Justice of the High Court Division of Bangladesh

Personal details
- Born: 21 December 1948 (age 77)
- Profession: Judge

= Mir Hasmat Ali =

Bangladeshi judge

Mir Hasmat Ali is a retired judge of the High Court Division of the Bangladesh Supreme Court.

==Career==
Ali and 18 other judges filed an application with the Supreme Court against a High Court Verdict which ordered the government to restore 10 additional judges of the High Court Division to the court with seniority whose appointments were not confirmed by the Bangladesh Nationalist Party led government. The 10 additional judges were appointed to the court by the Awami League government. Ali and 17 other judges opposing the verdict were appointed by the Bangladesh Nationalist Party government.

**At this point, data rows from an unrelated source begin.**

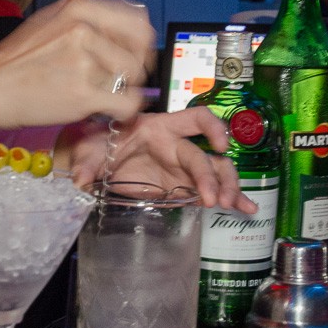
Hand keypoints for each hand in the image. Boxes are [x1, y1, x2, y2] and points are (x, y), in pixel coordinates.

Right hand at [0, 0, 154, 143]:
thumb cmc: (18, 58)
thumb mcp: (52, 20)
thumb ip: (90, 19)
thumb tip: (131, 26)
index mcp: (79, 8)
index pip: (138, 20)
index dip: (141, 41)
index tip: (134, 54)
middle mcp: (84, 30)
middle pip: (139, 52)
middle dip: (135, 69)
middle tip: (120, 80)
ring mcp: (84, 62)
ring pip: (133, 80)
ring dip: (123, 91)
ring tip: (101, 94)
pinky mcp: (83, 95)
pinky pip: (127, 105)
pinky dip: (124, 112)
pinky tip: (108, 111)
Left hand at [57, 109, 256, 214]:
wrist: (96, 163)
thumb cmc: (99, 145)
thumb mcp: (89, 148)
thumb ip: (86, 161)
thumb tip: (80, 178)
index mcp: (161, 128)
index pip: (195, 118)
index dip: (212, 127)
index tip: (220, 144)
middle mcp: (178, 146)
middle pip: (204, 157)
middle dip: (213, 176)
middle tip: (214, 199)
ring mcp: (183, 169)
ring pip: (216, 173)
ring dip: (228, 187)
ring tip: (232, 206)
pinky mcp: (184, 188)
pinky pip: (212, 191)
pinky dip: (232, 198)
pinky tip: (247, 209)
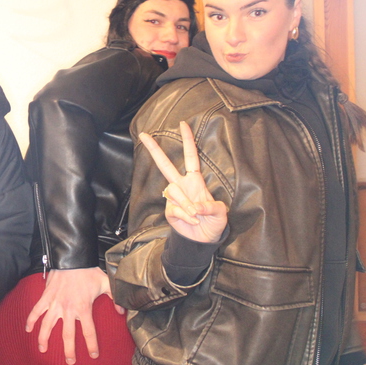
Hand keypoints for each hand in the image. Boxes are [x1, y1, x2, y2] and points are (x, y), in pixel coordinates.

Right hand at [24, 267, 123, 364]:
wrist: (72, 258)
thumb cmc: (88, 270)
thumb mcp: (106, 283)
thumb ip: (115, 297)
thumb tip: (123, 311)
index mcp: (83, 308)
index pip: (88, 332)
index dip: (91, 345)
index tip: (93, 354)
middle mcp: (68, 309)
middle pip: (68, 335)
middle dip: (69, 350)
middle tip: (69, 361)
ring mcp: (55, 304)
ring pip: (48, 326)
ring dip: (44, 338)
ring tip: (43, 349)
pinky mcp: (46, 297)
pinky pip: (36, 310)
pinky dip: (31, 320)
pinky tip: (28, 329)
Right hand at [139, 121, 227, 242]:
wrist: (202, 240)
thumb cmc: (214, 223)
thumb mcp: (221, 213)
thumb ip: (211, 207)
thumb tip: (195, 206)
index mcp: (195, 180)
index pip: (190, 157)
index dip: (188, 141)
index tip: (183, 124)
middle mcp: (182, 185)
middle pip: (165, 164)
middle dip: (155, 149)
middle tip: (144, 135)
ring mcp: (174, 198)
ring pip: (174, 191)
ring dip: (188, 205)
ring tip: (196, 215)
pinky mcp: (169, 210)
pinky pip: (175, 209)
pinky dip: (187, 217)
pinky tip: (193, 221)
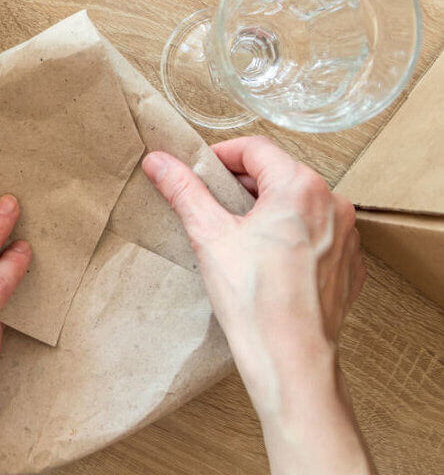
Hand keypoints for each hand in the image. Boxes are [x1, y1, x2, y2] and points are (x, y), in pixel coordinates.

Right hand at [143, 136, 373, 474]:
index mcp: (300, 186)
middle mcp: (332, 204)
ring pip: (299, 206)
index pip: (255, 149)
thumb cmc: (253, 298)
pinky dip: (291, 238)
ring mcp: (346, 236)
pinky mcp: (349, 266)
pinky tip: (266, 263)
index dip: (220, 156)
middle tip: (211, 207)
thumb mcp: (209, 236)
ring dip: (267, 211)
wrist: (290, 358)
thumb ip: (183, 191)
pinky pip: (316, 236)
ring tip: (237, 237)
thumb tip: (158, 161)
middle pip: (279, 175)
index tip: (198, 172)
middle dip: (242, 185)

Ali and Justice Shamim Hasnain declared the Voluntary Disclosure of Information Ordinance-2008 which created the Truth and Accountability Commission illegal in November 2008. The Truth and Accountability Commission was established on 30 July 2008 by the Fakhruddin Ahmed led Caretaker Government to increase the speed of corruption cases. The Caretaker Government had arrested numerous politicians including former Prime Ministers Sheikh Hasina and Khaleda Zia on corruption charges. The commission was made up of a former Judge of Bangladesh Supreme Court Justice Habibur Rahman Khan, retired Comptroller and Auditor General of Bangladesh Asif Ali, and a retired Major General Manzur Rashid Chowdhury from Bangladesh Army. Prime Minister Sheikh Hasina disclosed the names of 456 people who had confessed to the commission in April 2009.

Ali and Justice Shamim Hasnain granted bail to HBM Iqbal, Awami League member of parliament, in January 2009. In January 2009, Ali and Justice Shamim Hasnain declared illegal rules of the University of Dhaka that prevented Madrassah students for admission to seven departments of the university.